As we labored back up to camp we found ourselves lethargic from the laziness of the previous days lying around in the tent. Take three steps. Lean on our ice axes. Three big breathes and repeat. The struggle was disheartening but we decided to shamelessly indulge and rehydrate that night and see how we felt in the morning. After all, we had thousands of dollars, countless hours of training and planning invested and only two more days of climbing to reach the summit. We determined that quitting then would be contrite. We reasoned, if we made it this far another twenty-four hours won’t hurt too badly.
The extended forecast delivered later that night crushed the cautious optimism that was restored by full bellies and full water bottles. The storm was going to intensify and climbing toward high camp and the summit was nearly impossible for the foreseeable future. The culmination of circumstances was tough to overcome.

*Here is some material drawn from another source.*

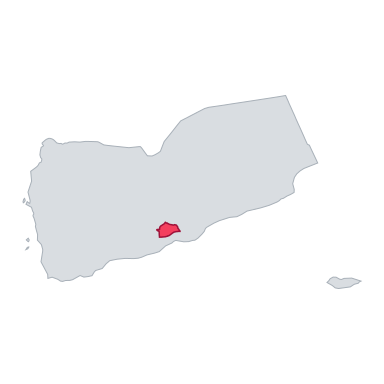 location of Mayfa'ah, Shabwah, Yemen
{"feature_id": "15242507B4449600495147", "entity_name": "Mayfa'ah", "entity_type": "district", "adm_level": 2, "iso_a3": "YEM", "parent_name": "Yemen", "parent_adm1": "Shabwah", "projection": "albers", "projection_center": [47.797, 14.413], "detail": "fine", "context": "in_parent", "style": "filled", "palette": "rose", "viewbox_px": 384, "rotation_deg": 0, "n_neighbors": 0, "source": "geoboundaries", "source_scale": "gbopen_adm2", "svg_char_len": 5277}
<svg xmlns="http://www.w3.org/2000/svg" viewBox="0 0 384 384"><path d="M317.7,163.0L303.8,168.5L300.1,170.9L296.8,173.8L294.4,177.4L292.7,183.7L294.2,189.4L294.1,192.4L290.5,194.5L287.1,196.0L283.4,198.3L281.1,198.9L279.2,200.7L277.1,202.0L269.2,205.3L260.6,207.9L247.0,211.1L241.7,214.4L236.9,216.7L229.6,217.4L219.5,220.6L214.0,223.1L207.0,227.1L205.5,228.4L204.3,231.3L202.2,233.9L198.0,238.1L194.9,240.2L192.7,240.4L188.7,241.6L183.8,241.8L175.7,240.4L173.6,241.4L171.9,243.0L165.6,245.9L159.3,251.6L154.6,253.1L147.0,254.9L141.7,257.2L138.2,258.2L133.6,258.6L125.2,258.4L117.1,259.2L109.7,260.7L106.2,263.7L102.2,268.5L95.6,270.5L94.1,272.2L92.0,275.7L87.8,276.6L83.9,277.1L80.1,275.5L72.6,279.7L69.8,280.4L65.6,280.5L62.6,281.4L60.5,281.1L57.8,279.3L52.1,277.2L47.9,278.4L47.7,274.4L41.0,261.8L42.7,251.0L42.7,249.4L41.4,244.6L37.4,240.1L37.6,234.5L36.4,230.4L35.4,226.3L35.7,225.2L35.8,224.2L33.9,217.8L33.2,216.5L33.0,215.2L33.7,214.2L33.7,213.0L32.6,211.0L31.5,207.3L26.0,204.3L27.2,201.6L28.3,202.6L29.7,203.4L30.1,201.7L30.1,200.3L28.0,192.1L31.6,181.2L30.7,171.3L36.0,167.4L37.4,166.2L38.2,165.2L39.4,162.9L41.1,162.2L41.8,159.9L41.7,158.7L40.7,157.7L39.9,154.9L40.3,151.4L40.6,149.9L41.2,147.3L43.0,146.3L43.5,145.5L42.1,143.8L42.2,142.8L45.4,140.0L46.6,139.2L48.6,138.4L50.2,138.4L52.0,138.9L53.6,139.8L55.1,141.2L56.7,142.9L59.3,143.6L61.0,143.4L62.4,144.2L63.6,143.8L65.0,143.0L67.1,143.1L69.1,142.1L74.6,141.8L79.9,142.1L85.5,141.4L91.1,141.5L96.7,141.7L97.9,141.8L99.1,142.3L103.8,144.9L107.4,145.4L114.6,146.2L122.3,147.0L128.9,147.7L134.6,147.1L139.3,146.6L140.5,146.7L141.9,148.3L144.7,152.2L147.4,155.8L152.1,156.0L155.1,154.7L158.4,152.8L160.4,151.3L162.7,145.3L164.2,141.5L167.7,137.2L170.6,133.6L174.4,128.8L176.5,126.1L180.7,120.9L184.6,118.9L192.3,114.9L199.8,111.0L204.7,108.5L208.8,107.3L215.8,106.3L224.0,105.1L232.2,103.8L240.9,102.5L250.7,101.0L257.3,100.0L265.8,98.7L272.9,97.6L279.2,96.6L285.6,95.5L286.9,98.4L288.2,101.3L289.4,104.2L290.7,107.0L292.0,109.9L293.3,112.8L294.6,115.6L295.8,118.5L297.1,121.4L298.4,124.3L299.7,127.1L301.0,130.0L302.3,132.9L303.6,135.8L304.8,138.6L306.1,141.5L307.4,144.3L309.4,145.2L310.6,147.9L312.4,151.7L314.2,155.5L316.0,159.3L317.7,163.0ZM339.7,279.2L341.4,279.5L344.1,278.4L351.7,278.1L361.0,281.1L359.2,282.0L358.3,283.2L354.2,284.3L350.3,286.9L338.6,288.5L335.2,287.9L332.3,285.5L327.0,282.5L329.0,280.5L329.5,279.6L330.2,278.7L333.1,277.1L336.1,277.2L339.7,279.2ZM28.9,241.0L28.5,241.7L28.0,241.5L26.3,239.9L28.2,238.2L29.2,239.9L28.9,241.0ZM24.2,202.2L23.3,202.8L23.0,201.7L23.7,199.2L24.6,198.4L25.2,200.3L24.8,201.4L24.2,202.2ZM27.8,248.8L25.9,249.6L27.3,247.4L28.6,246.9L28.9,247.0L27.8,248.8Z" fill="#d9dde1" stroke="#a8b0b8" stroke-width="1"/><path d="M165.3,222.3L165.2,222.4L165.1,222.6L165.0,222.8L164.9,223.0L164.7,223.2L164.6,223.3L164.4,223.5L164.1,223.8L163.9,224.0L163.7,224.2L163.5,224.3L163.3,224.4L163.1,224.5L162.9,224.6L162.7,224.7L161.6,225.5L160.7,226.0L160.2,226.6L160.1,226.8L159.9,227.1L159.8,227.4L159.6,228.2L159.6,228.6L159.7,229.1L159.6,229.3L159.4,229.5L158.7,229.5L158.1,229.4L157.3,229.5L156.9,229.6L156.8,229.9L157.0,230.2L157.3,230.5L157.8,230.8L158.5,231.1L158.9,231.3L159.1,231.5L159.2,231.9L159.2,232.2L159.2,232.4L159.2,232.6L159.3,235.0L159.5,237.2L159.8,237.2L160.0,237.2L160.5,237.1L160.9,237.1L161.2,237.1L161.4,237.1L161.6,237.1L161.9,237.1L162.1,237.1L162.3,237.0L162.6,237.0L162.8,236.9L163.0,236.9L163.3,236.9L163.5,236.9L163.8,236.9L164.0,236.9L164.5,236.8L164.9,236.8L165.2,236.8L165.4,236.7L165.6,236.7L165.8,236.6L166.1,236.5L166.3,236.5L166.5,236.4L166.8,236.4L167.0,236.3L167.4,236.2L167.6,236.2L167.8,235.8L168.2,235.7L168.7,235.8L168.9,235.7L169.1,235.5L169.3,235.4L169.5,235.3L169.7,235.1L169.9,235.0L170.1,234.9L170.3,234.7L170.5,234.6L170.8,234.3L171.0,234.2L171.4,233.9L171.6,233.8L171.8,233.6L172.1,233.3L172.3,233.2L172.5,233.1L172.7,232.9L172.9,232.8L173.1,232.7L173.3,232.6L173.6,232.3L173.8,232.2L174.0,232.1L174.3,232.1L174.5,232.0L174.7,231.9L175.0,231.9L175.4,231.8L175.6,231.7L175.9,231.7L176.1,231.6L176.3,231.6L176.5,231.6L176.8,231.6L177.0,231.5L177.5,231.5L177.9,231.5L178.2,231.4L178.4,231.4L178.6,231.4L178.8,231.4L179.1,231.4L179.3,231.4L179.5,231.4L179.8,231.4L180.0,231.4L180.0,231.2L179.8,230.8L179.8,230.7L179.7,230.6L179.4,230.4L179.3,230.2L179.2,230.1L179.1,229.9L179.0,229.7L178.9,229.5L178.8,229.3L178.7,229.2L178.5,228.9L178.4,228.8L178.2,228.7L178.0,228.4L177.9,228.3L177.9,228.2L177.8,227.8L177.8,227.6L177.8,227.4L177.7,227.1L177.7,226.9L177.5,226.7L177.4,226.6L177.3,226.3L177.1,226.1L176.9,225.9L176.7,225.6L176.6,225.4L176.5,225.2L176.4,225.1L176.2,225.1L175.9,225.1L175.7,225.0L175.5,224.9L175.3,224.8L175.2,224.8L174.8,224.8L174.7,224.8L174.6,224.7L174.4,224.7L174.1,224.8L173.9,224.9L173.9,225.0L173.7,225.1L173.4,225.1L173.2,225.1L172.7,225.0L172.5,224.9L172.3,224.9L172.1,224.8L171.9,224.8L171.8,224.7L171.7,224.7L171.4,224.7L171.2,224.7L170.9,224.6L170.7,224.6L170.2,224.5L170.0,224.4L169.8,224.4L169.5,224.4L169.3,224.3L169.1,224.2L168.9,224.0L168.7,223.9L168.3,223.7L168.2,223.7L167.8,223.6L167.7,223.4L167.5,223.2L167.4,223.1L167.1,223.0L166.9,223.0L166.7,223.1L166.4,223.1L166.2,222.9L165.9,222.7L165.7,222.5L165.5,222.4L165.3,222.3L165.3,222.3Z" fill="#f43f5e" stroke="#9f1239" stroke-width="1.5"/></svg>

That day we unexpectedly suffered through an insignificant amount of climbing and we were pushed to our limits of acceptance. We tucked in for the night under an ominous cloud of uncertainty with our patience running thin. We went to bed deflated but holding tight to hope that the morning would bring a fresh start.
We met Matt and Ryan at camp one, two radical dudes attempting Denali for the third time. We were on the same climbing schedule and made fast friends over tequila on Cinco De Mayo. When we woke the following morning the Dynamic Duo, as we called them, reached their breaking point and informed us of their plan to descend. Corey and I looked at each other and knew immediately, no words spoken. It was the confirmation we needed to do the same. They broke camp and set sights on Camp One for the night. After careful deliberation, we decided to meet them for dinner but to make the longer journey to Base Camp. We didn’t see the sense in spending another night on the mountain, setting up and breaking down camp for a few hours of sleepless rest. We flew off the glacier to Talkeetna on the first plane out.
I wont ever forget our Denali expedition. As I see it, we humbly took what the mountain gave us, no more, no less. We made precious memories with our climbing partners and made new friends along the way. We learned a lot about each other and ourselves and we are better people and climbers for it. I think that is what this sport and life are all about.